#### Excerpted records ####

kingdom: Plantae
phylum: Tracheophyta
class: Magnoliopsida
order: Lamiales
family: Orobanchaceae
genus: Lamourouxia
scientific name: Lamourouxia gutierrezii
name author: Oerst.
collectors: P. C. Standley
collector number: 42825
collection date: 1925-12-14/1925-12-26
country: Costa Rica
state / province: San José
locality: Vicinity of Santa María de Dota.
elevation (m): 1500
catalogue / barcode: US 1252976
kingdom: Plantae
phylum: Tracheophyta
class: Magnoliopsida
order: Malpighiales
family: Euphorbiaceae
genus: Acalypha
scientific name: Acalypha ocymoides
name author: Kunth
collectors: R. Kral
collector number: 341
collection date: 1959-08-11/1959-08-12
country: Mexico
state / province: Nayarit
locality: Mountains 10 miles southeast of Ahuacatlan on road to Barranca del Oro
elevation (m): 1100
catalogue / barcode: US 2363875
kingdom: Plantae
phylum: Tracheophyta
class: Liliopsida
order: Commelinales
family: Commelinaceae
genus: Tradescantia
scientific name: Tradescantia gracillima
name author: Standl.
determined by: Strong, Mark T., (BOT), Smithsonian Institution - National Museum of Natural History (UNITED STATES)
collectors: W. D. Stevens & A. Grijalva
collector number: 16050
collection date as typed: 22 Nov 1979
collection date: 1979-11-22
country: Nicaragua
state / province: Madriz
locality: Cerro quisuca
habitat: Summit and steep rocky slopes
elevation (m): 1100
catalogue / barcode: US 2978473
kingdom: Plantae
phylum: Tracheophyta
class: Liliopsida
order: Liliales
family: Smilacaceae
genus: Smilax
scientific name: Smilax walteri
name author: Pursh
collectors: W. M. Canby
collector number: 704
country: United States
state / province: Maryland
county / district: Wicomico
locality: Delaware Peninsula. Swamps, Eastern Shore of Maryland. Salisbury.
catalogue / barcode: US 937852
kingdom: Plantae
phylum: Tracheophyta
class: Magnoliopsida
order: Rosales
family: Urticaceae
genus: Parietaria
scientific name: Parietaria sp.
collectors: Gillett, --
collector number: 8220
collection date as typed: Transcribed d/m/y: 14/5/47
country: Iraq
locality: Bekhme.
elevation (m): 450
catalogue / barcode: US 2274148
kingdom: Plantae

####

Instruction:
Lay out the records, starting at the line that contains "state / province: Madriz" and ending at the end of the records, as a two-column CSV with the columns field and value. Give one row per line, put each field name and each value in its own quoted field, and turn any line breaks into spaces.

Output of the task:
field,value
"state / province:","Madriz"
"locality:","Cerro quisuca"
"habitat:","Summit and steep rocky slopes"
"elevation (m):","1100"
"catalogue / barcode:","US 2978473"
"kingdom:","Plantae"
"phylum:","Tracheophyta"
"class:","Liliopsida"
"order:","Liliales"
"family:","Smilacaceae"
"genus:","Smilax"
"scientific name:","Smilax walteri"
"name author:","Pursh"
"collectors:","W. M. Canby"
"collector number:","704"
"country:","United States"
"state / province:","Maryland"
"county / district:","Wicomico"
"locality:","Delaware Peninsula. Swamps, Eastern Shore of Maryland. Salisbury."
"catalogue / barcode:","US 937852"
"kingdom:","Plantae"
"phylum:","Tracheophyta"
"class:","Magnoliopsida"
"order:","Rosales"
"family:","Urticaceae"
"genus:","Parietaria"
"scientific name:","Parietaria sp."
"collectors:","Gillett, --"
"collector number:","8220"
"collection date as typed:","Transcribed d/m/y: 14/5/47"
"country:","Iraq"
"locality:","Bekhme."
"elevation (m):","450"
"catalogue / barcode:","US 2274148"
"kingdom:","Plantae"